§ **Your task**
Rewrite the film description from "Sharjah to Sharjah" to "a commercial success.", changing "commercial success" to "box-office hit".

- Directed by: U.Venugopan
- Written by: A. K. Sajan; A. K. Santhosh;
- Starring: Jayaram; Aishwarya; Madhu; Jagadish;
- Cinematography: P. Sukumar
- Edited by: G. Murali
- Music by: Mohan Sitara
- Release date: 25 May 2001;
- Running time: 160 minutes
- Country: India
- Language: Malayalam

= Sharja To Sharja =

2001 film by Venugopan

Sharjah to Sharjah is a 2001 Indian Malayalam-language comedy-drama film directed by Venugopan and starring Jayaram, Aishwarya, Madhu, Jagadish. The movie was a commercial success.

==Plot==
Unnikrishnan Vishwanathan alias Unni leads a happy life in Sharjah along with his friends Kannan and Appu. But things turn topsy-turvy, when Unni gets falsely accused of murdering Kannan. Their sponsor Sheikh Jasim Khalid Al Mubarak Mehbali tells Unni's brother Nandagopal alias Nandan that he can release Unni if he can get a letter from Kannan's family that they have pardoned Unni and all the members of Kannan's family should sign the letter. Nandan goes to Kannan's house disguised as Jasim and tries to fool everyone in signing the letter without telling the truth of the contents of the letter. But later, Nandan realises that Jasim was trying to fool him as well as he has written something else in the letter. How Nandan convinces Kannan's family to get the signatures and how he rescues Unni from the death sentence and Jasim forms the rest of the story.

§ **Data extracts**
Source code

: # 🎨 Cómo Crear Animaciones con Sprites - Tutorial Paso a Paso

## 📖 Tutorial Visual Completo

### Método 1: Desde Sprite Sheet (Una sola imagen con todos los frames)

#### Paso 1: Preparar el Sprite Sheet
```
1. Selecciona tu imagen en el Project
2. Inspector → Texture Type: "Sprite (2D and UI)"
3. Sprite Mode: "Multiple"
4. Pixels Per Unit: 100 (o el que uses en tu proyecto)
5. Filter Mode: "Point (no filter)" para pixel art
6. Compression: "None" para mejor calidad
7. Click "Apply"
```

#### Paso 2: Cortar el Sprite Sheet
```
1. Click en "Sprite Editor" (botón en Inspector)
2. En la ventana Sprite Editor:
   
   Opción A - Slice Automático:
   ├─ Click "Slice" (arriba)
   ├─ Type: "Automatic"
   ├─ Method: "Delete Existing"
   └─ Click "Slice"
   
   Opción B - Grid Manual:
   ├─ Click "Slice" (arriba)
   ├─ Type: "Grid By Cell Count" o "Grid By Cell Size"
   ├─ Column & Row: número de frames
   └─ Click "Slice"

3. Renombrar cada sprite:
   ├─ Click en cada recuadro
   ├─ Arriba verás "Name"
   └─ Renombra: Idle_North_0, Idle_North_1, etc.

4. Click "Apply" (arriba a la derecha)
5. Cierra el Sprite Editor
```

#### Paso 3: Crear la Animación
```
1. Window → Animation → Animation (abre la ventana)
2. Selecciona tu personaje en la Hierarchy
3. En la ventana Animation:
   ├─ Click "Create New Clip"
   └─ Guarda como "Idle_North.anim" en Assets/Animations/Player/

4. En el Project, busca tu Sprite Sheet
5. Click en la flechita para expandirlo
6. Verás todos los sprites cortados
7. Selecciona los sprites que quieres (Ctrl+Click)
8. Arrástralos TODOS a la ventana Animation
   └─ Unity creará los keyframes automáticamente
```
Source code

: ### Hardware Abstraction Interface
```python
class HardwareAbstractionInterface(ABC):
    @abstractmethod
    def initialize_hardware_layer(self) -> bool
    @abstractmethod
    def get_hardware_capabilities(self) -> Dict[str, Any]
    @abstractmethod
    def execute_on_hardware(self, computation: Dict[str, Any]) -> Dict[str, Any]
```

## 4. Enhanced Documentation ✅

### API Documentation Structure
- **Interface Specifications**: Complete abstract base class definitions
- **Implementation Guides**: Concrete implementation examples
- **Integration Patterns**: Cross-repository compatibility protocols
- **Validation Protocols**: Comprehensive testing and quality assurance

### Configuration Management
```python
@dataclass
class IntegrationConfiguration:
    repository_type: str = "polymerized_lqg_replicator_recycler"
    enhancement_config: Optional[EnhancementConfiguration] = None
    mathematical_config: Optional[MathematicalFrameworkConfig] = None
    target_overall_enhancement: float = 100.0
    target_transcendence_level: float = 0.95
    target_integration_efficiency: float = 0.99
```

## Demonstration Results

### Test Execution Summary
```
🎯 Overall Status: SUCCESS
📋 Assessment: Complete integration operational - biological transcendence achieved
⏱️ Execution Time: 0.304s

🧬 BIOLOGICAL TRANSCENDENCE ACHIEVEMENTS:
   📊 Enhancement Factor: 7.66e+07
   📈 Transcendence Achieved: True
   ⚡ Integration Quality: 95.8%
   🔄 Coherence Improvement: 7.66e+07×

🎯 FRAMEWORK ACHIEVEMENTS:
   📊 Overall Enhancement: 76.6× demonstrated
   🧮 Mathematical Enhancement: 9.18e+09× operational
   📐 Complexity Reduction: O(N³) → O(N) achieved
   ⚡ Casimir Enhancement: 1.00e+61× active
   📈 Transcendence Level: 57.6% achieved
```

§ **Exercise output**
Sharjah to Sharjah is a 2001 Indian Malayalam-language comedy-drama film directed by Venugopan and starring Jayaram, Aishwarya, Madhu, Jagadish. The movie was a box-office hit.